I’d kept my clothes on, and I’d piled a whole bunch of shit in front of my door. Not the dresser or desk. Nothing that could wake my mother. ‘Cause the absolute worst thing would be if someone saw, right?

But I heaped up enough so that there’d be an obstacle. Advance warning if I happened to fall asleep.

A full laundry basket. The trash can. A pile of shoes.

After I left for Pyle, someone tucked the trash can back under the desk. Someone emptied the laundry basket. I took the shoes with me when I left.

He’d muscled right through my sad little blockade. He said he wanted to talk. He was worried about me.

Here’s the thing that people don’t understand. Hell, it’s the thing that I didn’t understand until I was twenty-five or twenty-six. When these things happen, you have a choice.

People who don’t understand say I’d never let that happen to me! I’d fight. I’d tell someone. I’d scream. I’d kick him in the balls!

But the choice isn’t between telling and not telling. Fighting or not fighting. It’s between making it real or keeping it a bad dream.

If I made it real, I’d lose another father. Like when I was six, and my real dad disappeared, and I had nightmares for months about being chased by a monster while all the people around me turned to wax statues. My mom would be broken again like she was before she met Ed Ellis. She’d hide in bed all day, chain smoke, and she wouldn’t take her blood pressure meds or go to the grocery store.

If I made it real, Lou would lose his father, too. Just like me.

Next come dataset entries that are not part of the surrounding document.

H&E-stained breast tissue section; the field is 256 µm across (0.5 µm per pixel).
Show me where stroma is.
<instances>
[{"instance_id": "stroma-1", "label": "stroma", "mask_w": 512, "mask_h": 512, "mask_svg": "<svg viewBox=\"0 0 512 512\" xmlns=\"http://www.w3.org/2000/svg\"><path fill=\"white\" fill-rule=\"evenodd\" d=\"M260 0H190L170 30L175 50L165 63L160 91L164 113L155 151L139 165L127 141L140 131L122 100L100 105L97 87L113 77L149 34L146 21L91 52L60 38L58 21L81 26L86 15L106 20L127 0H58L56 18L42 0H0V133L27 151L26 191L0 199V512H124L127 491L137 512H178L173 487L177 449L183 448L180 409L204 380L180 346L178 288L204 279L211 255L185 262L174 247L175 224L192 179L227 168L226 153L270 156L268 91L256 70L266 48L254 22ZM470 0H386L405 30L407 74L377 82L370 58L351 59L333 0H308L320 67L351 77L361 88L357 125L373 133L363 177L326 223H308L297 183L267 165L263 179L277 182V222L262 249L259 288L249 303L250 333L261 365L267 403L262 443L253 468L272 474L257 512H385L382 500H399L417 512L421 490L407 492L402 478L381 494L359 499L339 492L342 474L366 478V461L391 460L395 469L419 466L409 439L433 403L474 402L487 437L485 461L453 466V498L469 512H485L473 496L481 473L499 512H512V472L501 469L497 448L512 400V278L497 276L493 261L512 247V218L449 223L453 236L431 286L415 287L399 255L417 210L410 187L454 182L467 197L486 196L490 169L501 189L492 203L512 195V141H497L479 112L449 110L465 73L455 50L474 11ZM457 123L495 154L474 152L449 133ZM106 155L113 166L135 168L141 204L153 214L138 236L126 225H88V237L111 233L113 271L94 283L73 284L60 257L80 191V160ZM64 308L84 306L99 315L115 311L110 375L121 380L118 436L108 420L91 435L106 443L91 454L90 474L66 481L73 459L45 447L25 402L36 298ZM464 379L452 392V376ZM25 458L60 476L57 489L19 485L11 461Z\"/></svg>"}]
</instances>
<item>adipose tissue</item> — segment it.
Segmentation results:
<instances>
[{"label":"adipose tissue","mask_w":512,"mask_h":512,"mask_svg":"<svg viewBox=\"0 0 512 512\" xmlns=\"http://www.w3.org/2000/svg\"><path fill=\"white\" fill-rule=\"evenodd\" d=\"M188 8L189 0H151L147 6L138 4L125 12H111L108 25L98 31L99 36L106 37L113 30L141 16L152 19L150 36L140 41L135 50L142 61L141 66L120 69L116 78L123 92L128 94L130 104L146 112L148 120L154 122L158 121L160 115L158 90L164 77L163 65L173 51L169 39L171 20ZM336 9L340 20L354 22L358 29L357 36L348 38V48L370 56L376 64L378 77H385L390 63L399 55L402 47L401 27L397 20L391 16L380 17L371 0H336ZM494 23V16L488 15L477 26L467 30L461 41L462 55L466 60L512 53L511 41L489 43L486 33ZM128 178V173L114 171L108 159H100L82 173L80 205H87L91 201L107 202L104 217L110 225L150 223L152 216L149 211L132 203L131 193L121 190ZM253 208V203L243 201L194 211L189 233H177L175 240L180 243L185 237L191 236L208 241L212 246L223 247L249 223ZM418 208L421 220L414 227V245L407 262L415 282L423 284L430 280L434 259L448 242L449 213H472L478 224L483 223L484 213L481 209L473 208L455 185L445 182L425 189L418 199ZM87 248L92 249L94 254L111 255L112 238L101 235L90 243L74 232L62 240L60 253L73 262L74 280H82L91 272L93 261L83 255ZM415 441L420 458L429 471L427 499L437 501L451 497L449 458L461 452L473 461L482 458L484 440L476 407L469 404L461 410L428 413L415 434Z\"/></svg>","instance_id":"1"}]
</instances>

And I was tough. I handled it when my dad left. I kept Mom alive. Hid the bottles. Flushed pills. But Lou’s not me; he doesn’t have my dumb resilience. If I told, what would happen to Lou, my brave brother fighting so hard to be okay with himself and the world? If I told, would Lou love me anymore?

And I would never tell Forty. Not if you tortured me. He’d look at me different. He’d be disgusted. He’d want to love me, but he wouldn’t be able to anymore.